Job
Excluding any images, copy all of the lines below precisely as written.

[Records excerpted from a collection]
=== Begin Enclosure ===

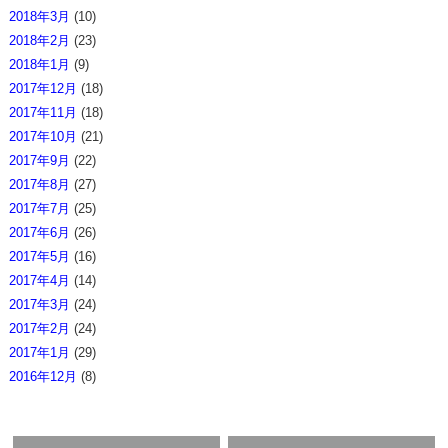
2018年3月
(10)
2018年2月
(23)
2018年1月
(9)
2017年12月
(18)
2017年11月
(18)
2017年10月
(21)
2017年9月
(22)
2017年8月
(27)
2017年7月
(25)
2017年6月
(26)
2017年5月
(16)
2017年4月
(14)
2017年3月
(24)
2017年2月
(24)
2017年1月
(29)
2016年12月
(8)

=== End Enclosure ===

Solved problem
2018年3月
(10)
2018年2月
(23)
2018年1月
(9)
2017年12月
(18)
2017年11月
(18)
2017年10月
(21)
2017年9月
(22)
2017年8月
(27)
2017年7月
(25)
2017年6月
(26)
2017年5月
(16)
2017年4月
(14)
2017年3月
(24)
2017年2月
(24)
2017年1月
(29)
2016年12月
(8)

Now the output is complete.